Шрифт
Фон
19421962
Шекспиру
О гений Стратфордский, явись! Вернись
Туда, где Авон всё влачит туманы,
Где прежнего величья мужи полны,
И строгости, и мудрости седой,
И где не ждут тебя, как и не ждали
В шестнадцатом столетье. В мир шагни
В брабантских кружевах, в камзоле старом,
В ботфортах, стоптанных на всех подмостках,
Ты некогда был королей любимцем,
Шутом и богом дикарей вельможных.
Три ведьмы шепчут, шепчут и прядут.
Тобой рожденные, тебя вернуть
Пытаются в тот грозный час, когда
Бирманский лес идет на Донзинан,
И зыблются Полесские болота,
И радуга над Волгою повисла,
И где-то между Ильменем и Доном
Владыка мира смотрит в очи року.
Они легли, миллионы, легионы,
С костьми еще татарскими мешаясь,
С литовскими, французскими костьми,
Там, где когда-то Куликово поле,
Полтавская широкая равнина,
Там, где когда-то над Невой в Европу
Сверкнул очами первый император.
Они легли и более не встанут.
Им сладко спать в объятьях половецких,
Им хорошо с полками Гедимина,
Со старой гвардией Наполеона,
Над ними зашумит о скоро, скоро,
Российский хлеб
Но тот, кто век потряс,
Тот без тебя окончить жизнь не может.
О гений Стратфордский, сойди к нему,
Введи его в твой сонм судеб ужасных
И научи последнему призванью!
Три ведьмы шепчут, шепчут и прядут.
Нить так тонка, а шепот так невнятен:
То Курский лес шумит вокруг тирана
И гнет дубы, а пряжа все бежит.
Не спится ночью во дворце ампирном,
Построенном еще при Александре,
Здесь варвар жил в усах и орденах,
Здесь в восемнадцатом году пытали,
А в тридцать первом строили больницу.
Теперь паркеты мохом поросли,
Со стен штофных еще глядят портреты
Красавиц с азиатскими глазами.
А лес шумит.
И вот выходит он
В ненастье русское послушать бурю:
Или старухи нож дадут ему?
Иль подведут его под нож другого?
Или умчат его отсель в изгнанье?
Иль в клетке повезут в Париж развратный
Как зверя?

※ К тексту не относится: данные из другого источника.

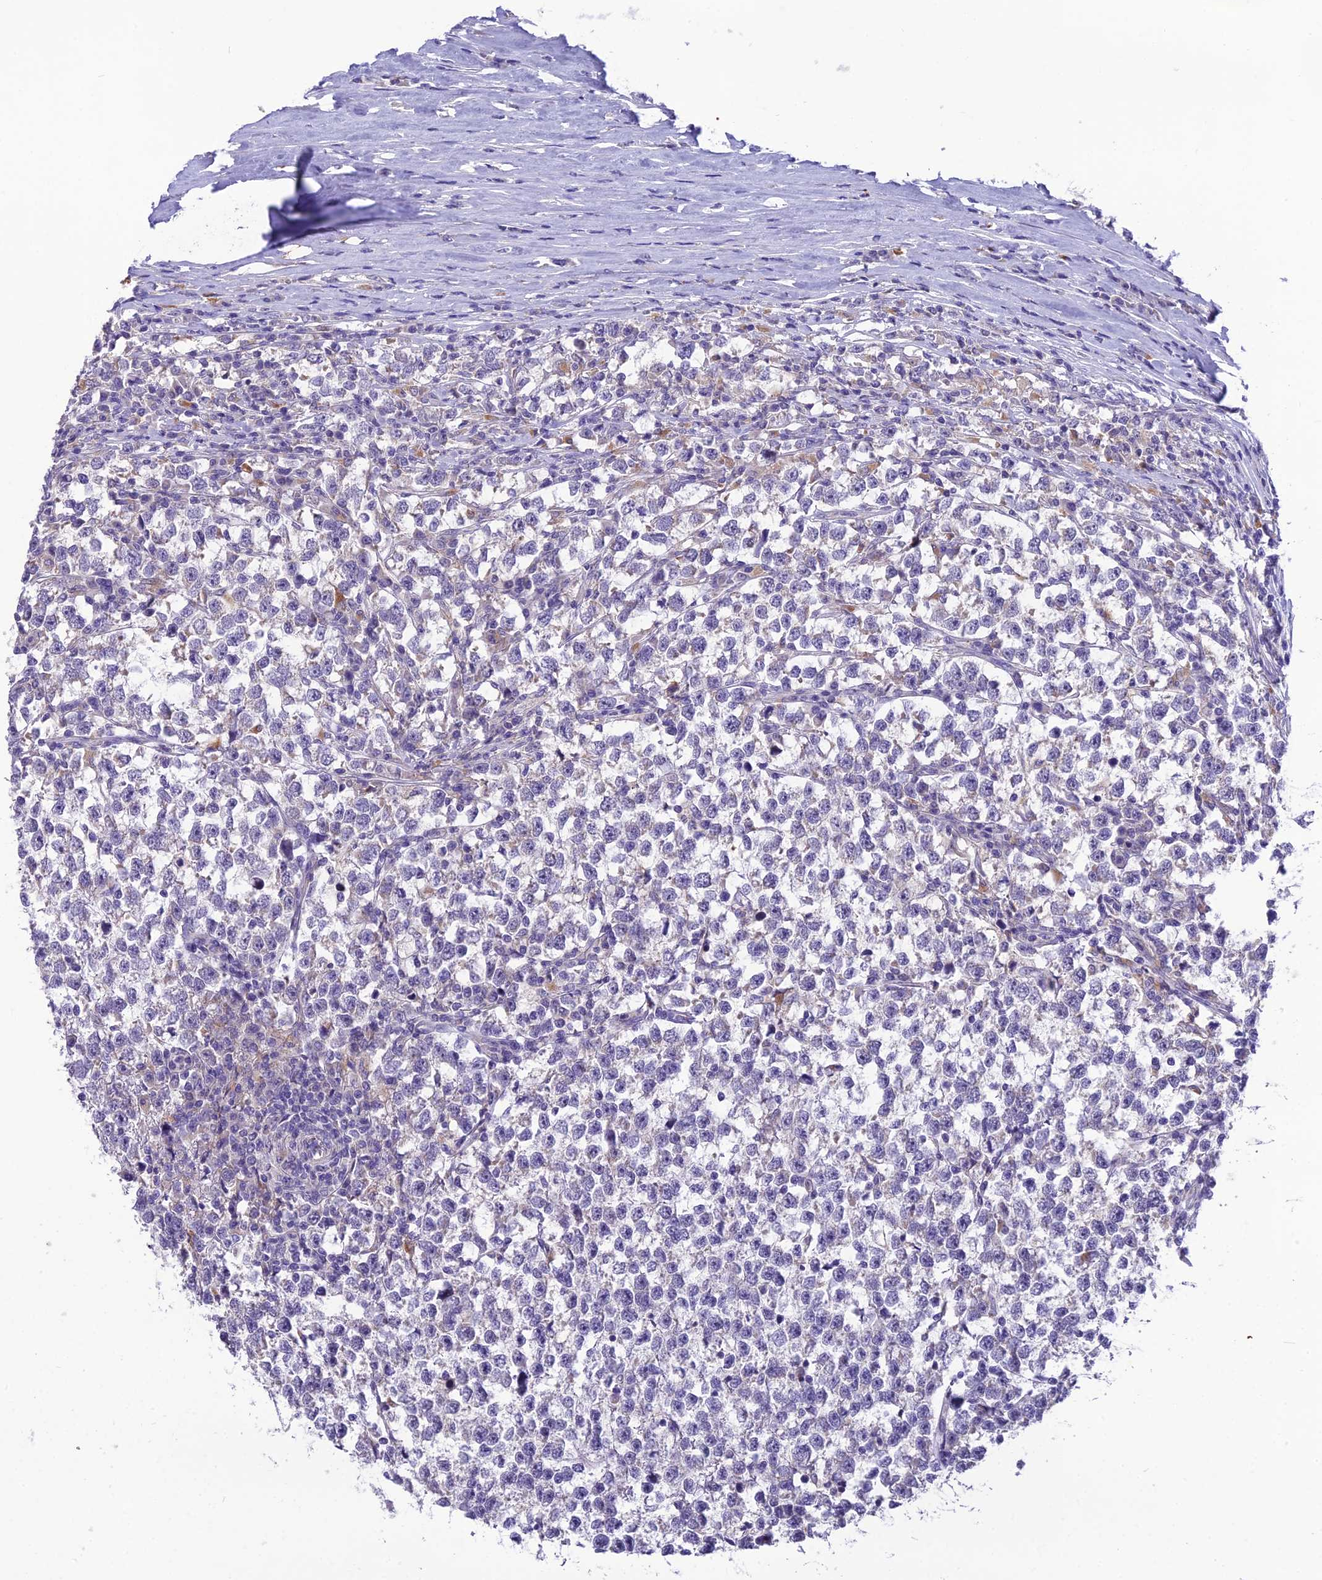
{"staining": {"intensity": "negative", "quantity": "none", "location": "none"}, "tissue": "testis cancer", "cell_type": "Tumor cells", "image_type": "cancer", "snomed": [{"axis": "morphology", "description": "Normal tissue, NOS"}, {"axis": "morphology", "description": "Seminoma, NOS"}, {"axis": "topography", "description": "Testis"}], "caption": "A histopathology image of human testis seminoma is negative for staining in tumor cells.", "gene": "MIIP", "patient": {"sex": "male", "age": 43}}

Нить из темноты во тьму
Бежит, и век двадцатый нам невнятен:
Трагедия сердец не потрясает,
Поэзия, как мертвая орлица,
Лежит во прахе, музыка молчит,
Любовь не жжет, и мысль оскудевает.
Лишь кровь течет. Есть кровь. Мы все в крови.
Вода в крови, земля в крови, и воздух
В крови. И тот, убоины не евший
Всю жизнь, как мы, стоит по грудь в крови.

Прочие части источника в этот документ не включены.